I remember the ride over a rutted dirt-packed road to get to the village of stone and mud houses, where a small gravestone marked the spot of a young PKK rebel, a girl. Her name was Zayide and she had been killed in a battle with the Turkish military. The people told me that when the army tried to bury her in a hidden spot outside of the village, their bulldozers could not break the ground. Three times they tried and three times they failed. The people took this as a sign that Allah was protecting the girl—and the PKK’s struggle—and the military finally turned the body over to the girl’s family for burial. Her small grave had become a shrine of sorts, where women especially came to pray for help in finding husbands and for fertility. Seeing this, I resolved to learn more about this group that, despite its brutality against its own members and bloody attacks on Kurdish civilians, managed to claim the loyalty of the majority of Kurds in Turkey and many in Europe. Over the next seven years, I traversed southeast Turkey and northern Iraq in search of stories, sometimes working as a freelancer and later as a staff reporter for Reuters news agency.

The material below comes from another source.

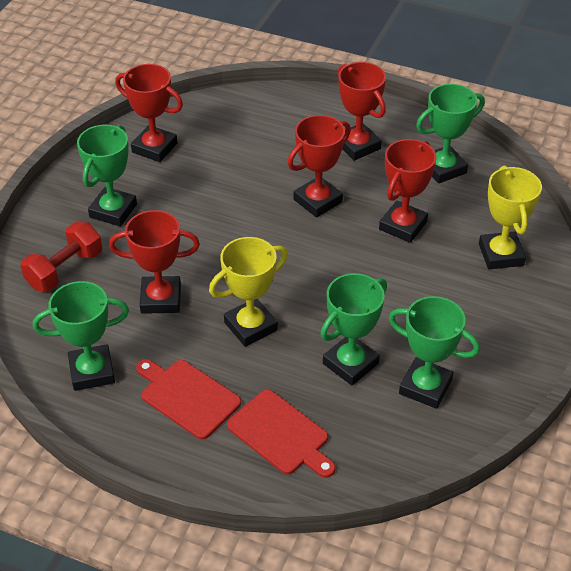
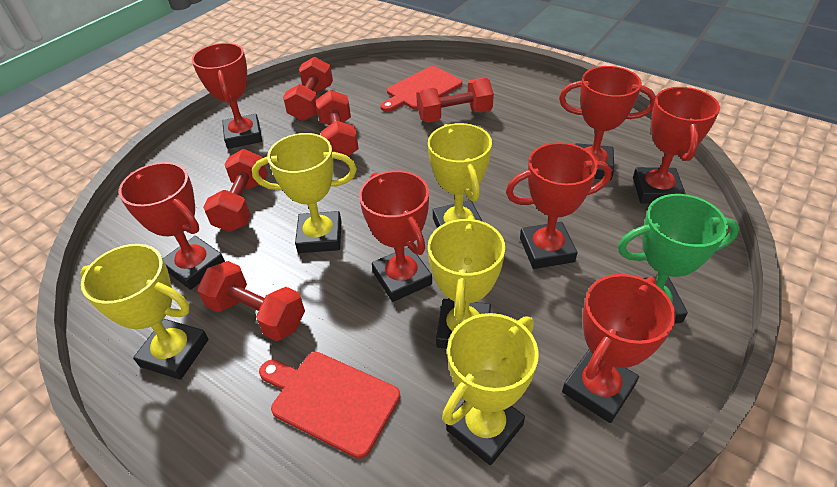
green trophy: [33,281,129,391] [77,125,137,227] [320,273,387,386] [389,296,480,409] [416,84,485,184] = 5 -> [618,194,740,324] = 1
red dumbbell: [21,222,102,292] = 1 -> [197,261,305,341] [203,149,268,232] [283,57,333,121] [315,90,359,156] [416,78,494,122] = 5
red trophy: [109,210,200,314] [115,64,183,162] [287,115,351,218] [338,62,386,161] [379,139,437,243] = 5 -> [119,162,225,290] [191,43,262,149] [359,170,432,302] [506,142,612,269] [559,66,656,180] [562,274,676,423] [633,87,720,204] = 7
yellow trophy: [209,237,288,347] [479,165,542,269] = 2 -> [80,244,209,380] [252,133,357,253] [428,123,492,228] [428,215,505,349] [442,313,539,465] = 5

In 1995, in my second year as an Istanbul-based correspondent for Reuters, the Istanbul state security opened a case against me. The charge was “inciting” racial hatred and the crime was an article that described how the Turkish military was forcing Kurdish civilians out of their villages to deny the rebels support. The article had been used by a Kurdish newspaper in Turkey—the newspaper, like many others in Turkey, subscribed to the Reuters news service—which made it possible for the court to charge me. No-one ever suggested the article was false, just that it would have been better had it not appeared. I was acquitted, but Turkish authorities insisted I stop working in Turkey and Reuters subsequently transferred me to the their Middle East/Africa desk in Nicosia. I returned to Turkey many times, some-times for work, other times to see friends, but to avoid problems with the authorities I avoided reporting on the Kurdish conflict in the southeast.

The idea for this book came to me after Ocalan was captured, when PKK rebels began to split from the group in frustration with Ocalan’s new, more compliant stance and his call for the rebels to disarm. For the first time, well-known militants, often dispirited and coming to grips with their own past, were willing to talk. For the first time, it was possible to get detailed information directly from those who had been inside the group, without relying on Turkish army statements or statements by PKK militants in Turkish custody. Despite concerns I had about returning to this subject, I could not give up the chance to get the inside details about the PKK, a group about which I had written many articles, yet almost always based on information from civilian supporters and Turkish opponents.

I hope this book will make the Kurdish war in Turkey and the Kurdish conflict throughout the region more understandable. And along the way, help explain what causes a 16-year-old girl named Zayide to leave her family and friends and join a rebel war that, as she must have realized, was likely to lead to her death in a year or two.